After reading numerous updates on the tragic murder of Trayvon Martin yesterday afternoon, I was pretty much done with humanity. It all seemed so hopeless to think we ever stand a chance at getting it right. My eyes were weak from period outbursts of tears. My head pounded with such force that I had to physically get out of the house for a necessary breath of fresh air. As I stood outside, drained of life and hope, I felt the sunlight pour over my face and neck, reach over and tickle behind my ears and at the risk of sounding cliche, I felt rejuvenated by the sun. I longed to be in Florida. And then I was right back to thinking about Trayvon.
When will sunny days go back to being just as bright as they’d been before all of this? When will I forget? When will I no longer walk around with the constant reminder that people are hateful and mean. That nothing about life ever seems right or fair, except in spring, or when babies are born and we’re all blinded by the warmth of good feelings that never last always.
Then HuffPo posted this Youtube video to Facebook and I couldn’t stop smiling. I couldn’t stop watching. Already today, I sang along with little Makena at least half a dozen times. And already I have hope that these little guys and girls of her generation will get it right. Hope, not because she’s cute enough to memorize one of the greatest singles of the century, but because she’s young enough to not be so jaded by the world. She doesn’t know anything yet; nothing but family, Adele, and Yo Gabba Gabba. I watched this little girl and hoped for her a better world. I thought about my little second cousin (now a soon-to-be college graduate) and how much he loved to sing when at her age. He’d sit in his car seat and sing and sing. He couldn’t tell you what he wanted for lunch but he knew all the words to DJ Kool‘s “Let Me Clear My Throat.”
There is so much hope when we have a clean slate.
Little children put us under a spell.
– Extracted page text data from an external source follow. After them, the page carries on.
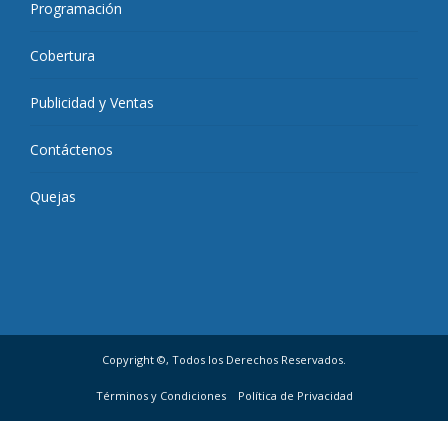
Programación
Cobertura
Publicidad y Ventas
Contáctenos
Quejas
Copyright ©, Todos los Derechos Reservados.
Términos y Condiciones
Política de Privacidad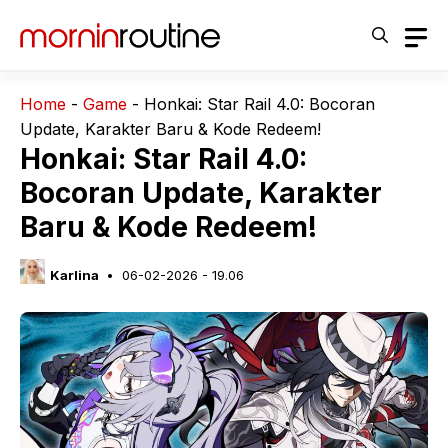
Langsung
ke
isi
Home
-
Game
-
Honkai: Star Rail 4.0: Bocoran
Update, Karakter Baru & Kode Redeem!
Honkai: Star Rail 4.0:
Bocoran Update, Karakter
Baru & Kode Redeem!
Karlina
06-02-2026 - 19.06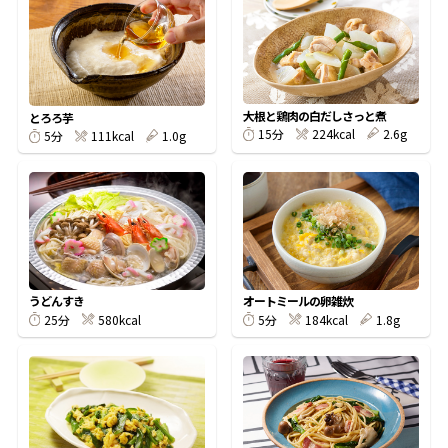
オンラインショップ
汁物レシピ
かつお節・だしをもっと知る
- ヤマキ かつお節プラス®
コミュニティサイト
時短レシピ
ヤマキ かつお節プラス®
Global
採用情報
大根と鶏肉の白だしさっと煮
とろろ芋
旨さ、別格。だし屋の鍋
韓福善シリーズ
224kcal
2.6g
15分
111kcal
1.0g
5分
おいしいレシピを商品から探す
かつお節・だしを楽しむ
- ジョブリターン制
かつお節レシピ
だしコミュ
めんつゆレシピ
うどんすき
オートミールの卵雑炊
580kcal
184kcal
1.8g
25分
5分
割烹白だしレシピ
サッと鍋®
楽チン鍋®
レシピ特設サイト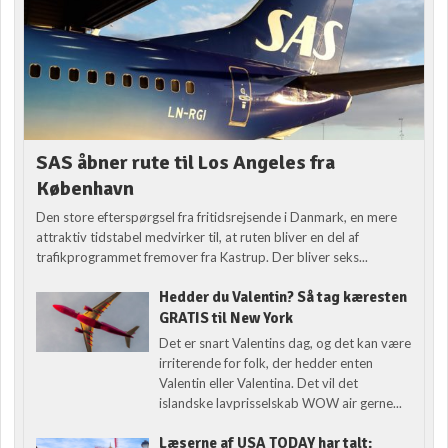
SAS åbner rute til Los Angeles fra
København
Den store efterspørgsel fra fritidsrejsende i Danmark, en mere
attraktiv tidstabel medvirker til, at ruten bliver en del af
trafikprogrammet fremover fra Kastrup. Der bliver seks...
Hedder du Valentin? Så tag kæresten
GRATIS til New York
Det er snart Valentins dag, og det kan være
irriterende for folk, der hedder enten
Valentin eller Valentina. Det vil det
islandske lavprisselskab WOW air gerne...
Læserne af USA TODAY har talt: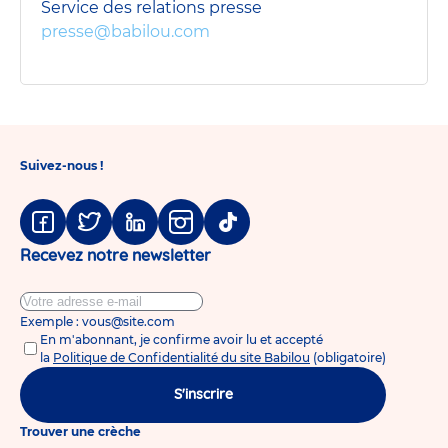
Service des relations presse
presse@babilou.com
Suivez-nous !
Facebook
Twitter
Linkedin
Instagram
Tiktok
Recevez notre newsletter
Exemple : vous@site.com
En m'abonnant, je confirme avoir lu et accepté
la
Politique de Confidentialité du site Babilou
(obligatoire)
S'inscrire
Trouver une crèche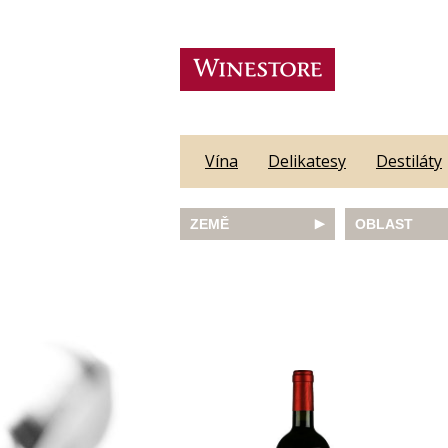
Vína
Delikatesy
Destiláty
ZEMĚ
OBLAST
Austrálie
Abruzzo
Česká republika
Algarve
Francie
Alsace
Itálie
Alto Adige
JAR
Barossa Vall
Německo
Bordeaux
Nový Zéland
Bourgogne
Portugalsko
Burgenland
Rakousko
Castilla y Le
Slovinsko
Constantia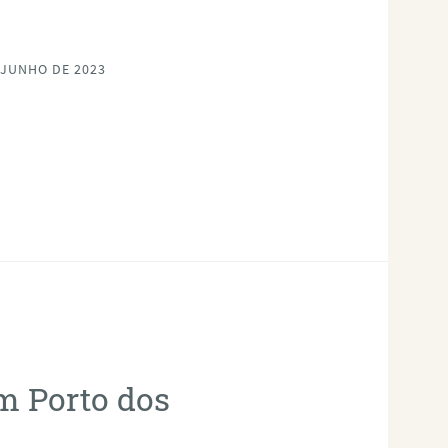
 JUNHO DE 2023
em Porto dos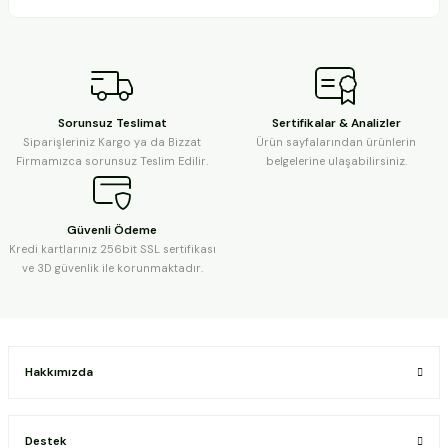
Sorunsuz Teslimat
Sertifikalar & Analizler
Siparişleriniz Kargo ya da Bizzat
Ürün sayfalarından ürünlerin
Firmamızca sorunsuz Teslim Edilir.
belgelerine ulaşabilirsiniz.
Güvenli Ödeme
Kredi kartlarınız 256bit SSL sertifikası
ve 3D güvenlik ile korunmaktadır.
Hakkımızda
Destek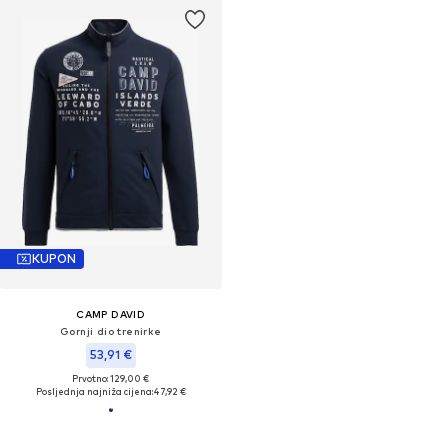
KUPON
CAMP DAVID
Gornji dio trenirke
53,91 €
Prvotno: 129,00 €
Posljednja najniža cijena:
47,92 €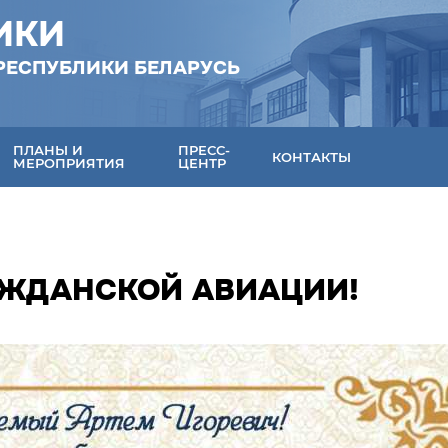
ИКИ
РЕСПУБЛИКИ БЕЛАРУСЬ
ПЛАНЫ И
ПРЕСС-
КОНТАКТЫ
МЕРОПРИЯТИЯ
ЦЕНТР
АЖДАНСКОЙ АВИАЦИИ!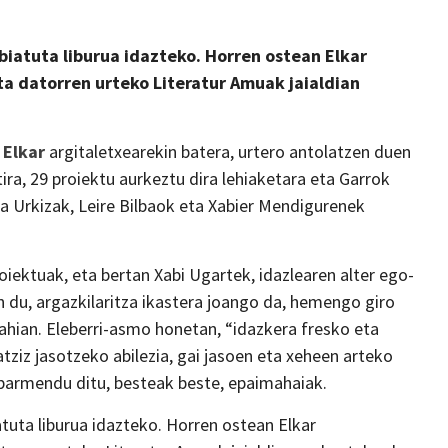
biatuta liburua idazteko. Horren ostean Elkar
ta datorren urteko Literatur Amuak jaialdian
k
Elkar
argitaletxearekin batera, urtero antolatzen duen
ira, 29 proiektu aurkeztu dira lehiaketara eta Garrok
a Urkizak, Leire Bilbaok eta Xabier Mendigurenek
iektuak, eta bertan Xabi Ugartek, idazlearen alter ego-
 du, argazkilaritza ikastera joango da, hemengo giro
nahian. Eleberri-asmo honetan, “idazkera fresko eta
tziz jasotzeko abilezia, gai jasoen eta xeheen arteko
barmendu ditu, besteak beste, epaimahaiak.
atuta liburua idazteko. Horren ostean Elkar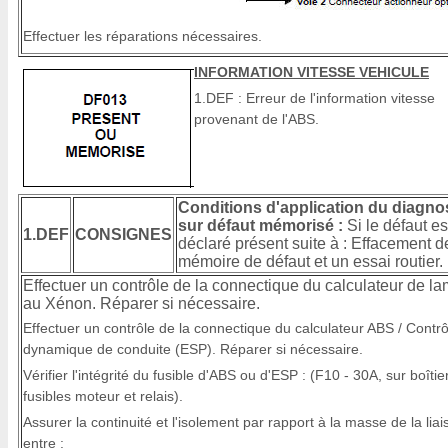
Effectuer les réparations nécessaires.
INFORMATION VITESSE VEHICULE
1.DEF : Erreur de l'information vitesse
provenant de l'ABS.
Conditions d'application du diagno
sur défaut mémorisé :
Si le défaut es
1.DEF
CONSIGNES
déclaré présent suite à : Effacement d
mémoire de défaut et un essai routier.
Effectuer un contrôle de la connectique du calculateur de l
au Xénon. Réparer si nécessaire.
Effectuer un contrôle de la connectique du calculateur ABS / Contrô
dynamique de conduite (ESP). Réparer si nécessaire.
Vérifier l'intégrité du fusible d'ABS ou d'ESP : (F10 - 30A, sur boîtie
fusibles moteur et relais).
Assurer la continuité et l'isolement par rapport à la masse de la liai
entre :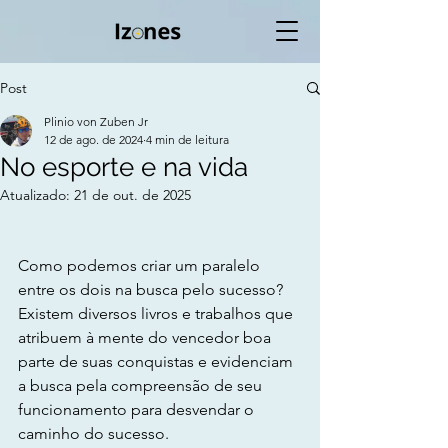
Post
Plinio von Zuben Jr
12 de ago. de 2024
4 min de leitura
No esporte e na vida
Atualizado:
21 de out. de 2025
Como podemos criar um paralelo 
entre os dois na busca pelo sucesso?   
Existem diversos livros e trabalhos que 
atribuem à mente do vencedor boa 
parte de suas conquistas e evidenciam 
a busca pela compreensão de seu 
funcionamento para desvendar o 
caminho do sucesso.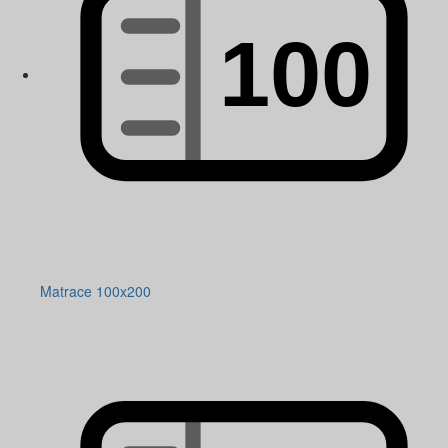
Matrace 100x200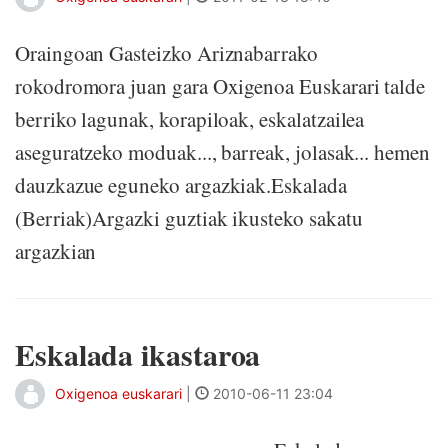
Oraingoan Gasteizko Ariznabarrako
rokodromora juan gara Oxigenoa Euskarari talde
berriko lagunak, korapiloak, eskalatzailea
aseguratzeko moduak..., barreak, jolasak... hemen
dauzkazue eguneko argazkiak.Eskalada
(Berriak)Argazki guztiak ikusteko sakatu
argazkian
Eskalada ikastaroa
Oxigenoa euskarari
|
2010-06-11 23:04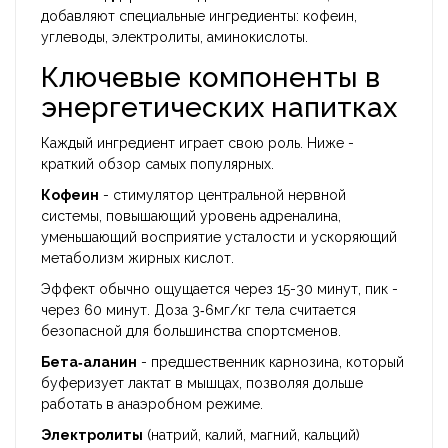
добавляют специальные ингредиенты: кофеин,
углеводы, электролиты, аминокислоты.
Ключевые компоненты в
энергетических напитках
Каждый ингредиент играет свою роль. Ниже -
краткий обзор самых популярных.
Кофеин
-
стимулятор центральной нервной
системы, повышающий уровень адреналина,
уменьшающий восприятие усталости и ускоряющий
метаболизм жирных кислот.
Эффект обычно ощущается через 15-30 минут, пик -
через 60 минут. Доза 3‑6мг/кг тела считается
безопасной для большинства спортсменов.
Бета‑аланин
- предшественник карнозина, который
буферизует лактат в мышцах, позволяя дольше
работать в анаэробном режиме.
Электролиты
(натрий, калий, магний, кальций)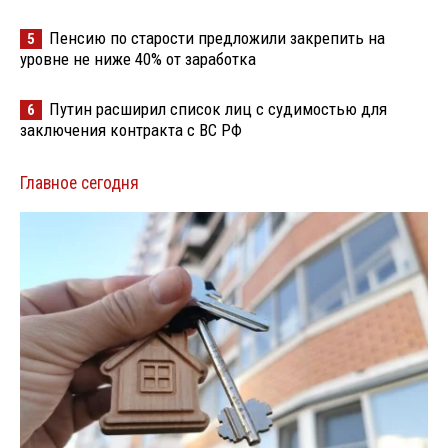
Пенсию по старости предложили закрепить на
5
уровне не ниже 40% от заработка
Путин расширил список лиц с судимостью для
6
заключения контракта с ВС РФ
Главное сегодня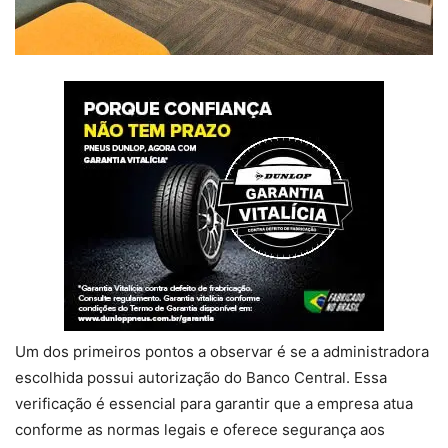
Um dos primeiros pontos a observar é se a administradora
escolhida possui autorização do Banco Central. Essa
verificação é essencial para garantir que a empresa atua
conforme as normas legais e oferece segurança aos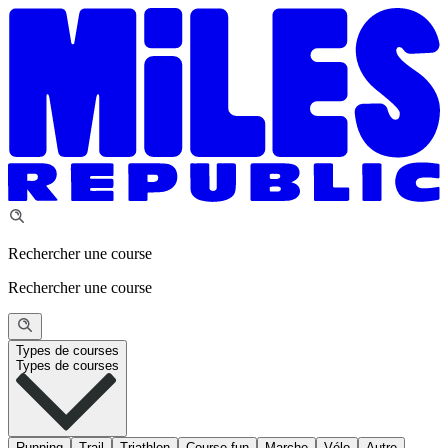
Rechercher une course
Rechercher une course
Types de courses
Types de courses
Running
Trail
Triathlon
Course fun
Marche
Vélo
Autre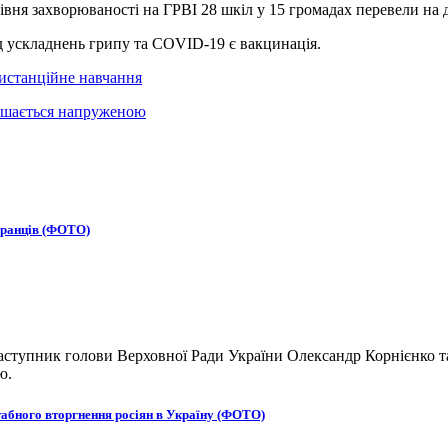
івня захворюваності на ГРВІ 28 шкіл у 15 громадах перевели на 
д ускладнень грипу та COVID-19 є вакцинація.
дистанційне навчання
алишається напруженою
бранців (ФОТО)
ступник голови Верховної Ради України Олександр Корнієнко та
ю.
табного вторгнення росіян в Україну (ФОТО)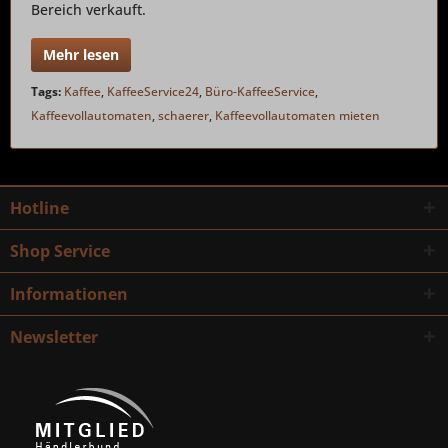
Bereich verkauft.
Mehr lesen
Tags:
Kaffee
,
KaffeeService24
,
Büro-KaffeeService
,
Kaffeevollautomaten
,
schaerer
,
Kaffeevollautomaten mieten
Hotline
Shop Service
Informationen
Newsletter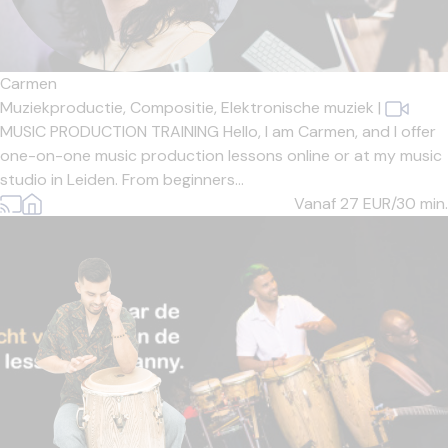
Carmen
Muziekproductie,
Compositie,
Elektronische muziek
|
MUSIC PRODUCTION TRAINING Hello, I am Carmen, and I offer
one-on-one music production lessons online or at my music
studio in Leiden. From beginners...
Vanaf 27
EUR/30 min.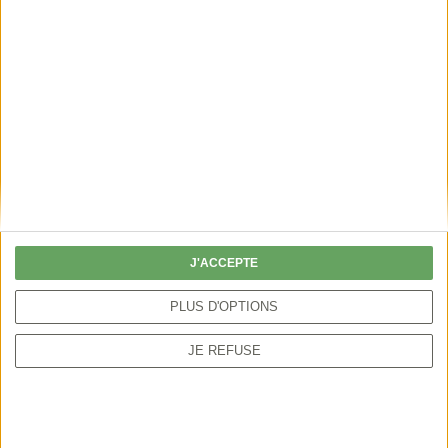
Foire aux questions -
Idées reçues
sur les
chasseurs
J'ACCEPTE
PLUS D'OPTIONS
JE REFUSE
I wonder when they shed their mesmerizing abilities to provide hope for the future and instead become just like the rest of us with a human likeness that leaves us cringing with embarrassment and disappointment. It’s easy to love them, to smile they’re smiling, to sing when they’re singing, and to go to the ends of the Earth to make them feel special and adored. Why don’t we love each other the way we love babies? Is it so hard to look at an adult, worn down over the years, and not see that she was just as lovely as the girl in the video? The problem with resting hope on children is that they, too, grow up. Clean slates get muddied. We have to find hope in ourselves right where we are. Maybe that’s how we save ourselves, if we never stop delighting in each others very existence.